*Your assignment:* Which of the lines below hold the word "Centro"? Pull each of them out.

*Data extracts:*
+++++

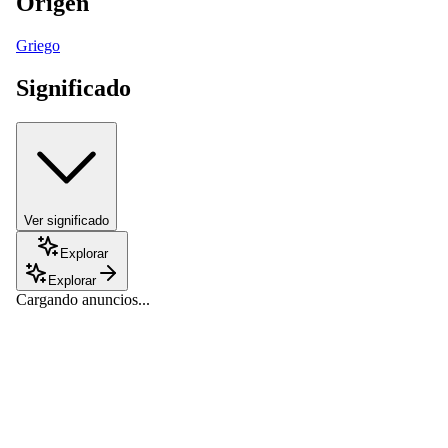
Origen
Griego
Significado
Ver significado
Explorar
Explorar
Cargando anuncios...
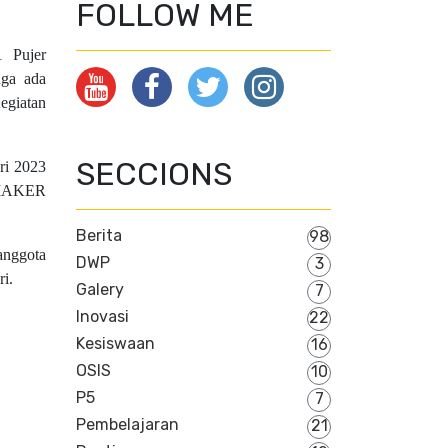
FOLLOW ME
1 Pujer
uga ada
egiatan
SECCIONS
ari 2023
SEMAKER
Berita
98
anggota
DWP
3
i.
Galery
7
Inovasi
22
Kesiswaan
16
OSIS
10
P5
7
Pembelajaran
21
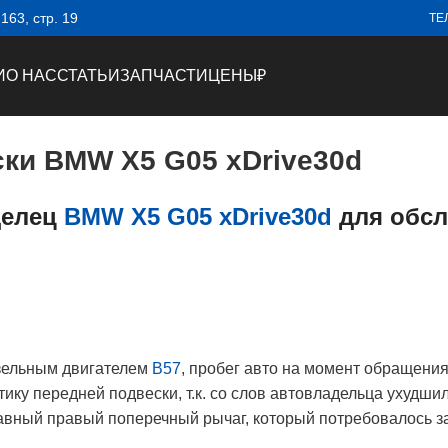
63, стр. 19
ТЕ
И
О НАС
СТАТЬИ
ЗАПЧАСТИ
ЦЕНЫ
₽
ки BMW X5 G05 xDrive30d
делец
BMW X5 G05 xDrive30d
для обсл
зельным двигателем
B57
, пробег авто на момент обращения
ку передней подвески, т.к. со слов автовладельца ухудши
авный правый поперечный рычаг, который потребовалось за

+++++

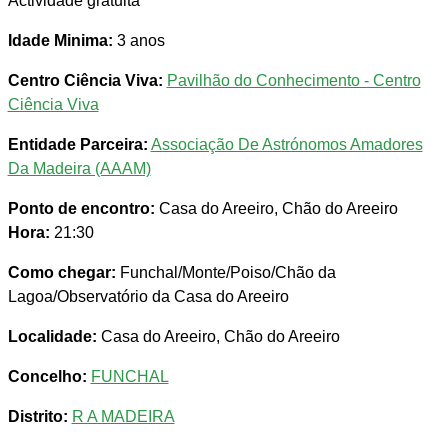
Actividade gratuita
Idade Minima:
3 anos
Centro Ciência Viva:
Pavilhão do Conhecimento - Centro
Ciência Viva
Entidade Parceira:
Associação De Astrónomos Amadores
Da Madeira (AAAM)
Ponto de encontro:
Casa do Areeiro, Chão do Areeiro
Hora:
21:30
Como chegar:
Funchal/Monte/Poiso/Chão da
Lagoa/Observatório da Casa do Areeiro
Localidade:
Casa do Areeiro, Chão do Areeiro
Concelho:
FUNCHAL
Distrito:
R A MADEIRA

+++++

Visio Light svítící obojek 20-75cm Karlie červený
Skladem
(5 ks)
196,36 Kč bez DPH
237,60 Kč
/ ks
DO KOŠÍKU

+++++

*Result of the exercise:*
Centro Ciência Viva:
Pavilhão do Conhecimento - Centro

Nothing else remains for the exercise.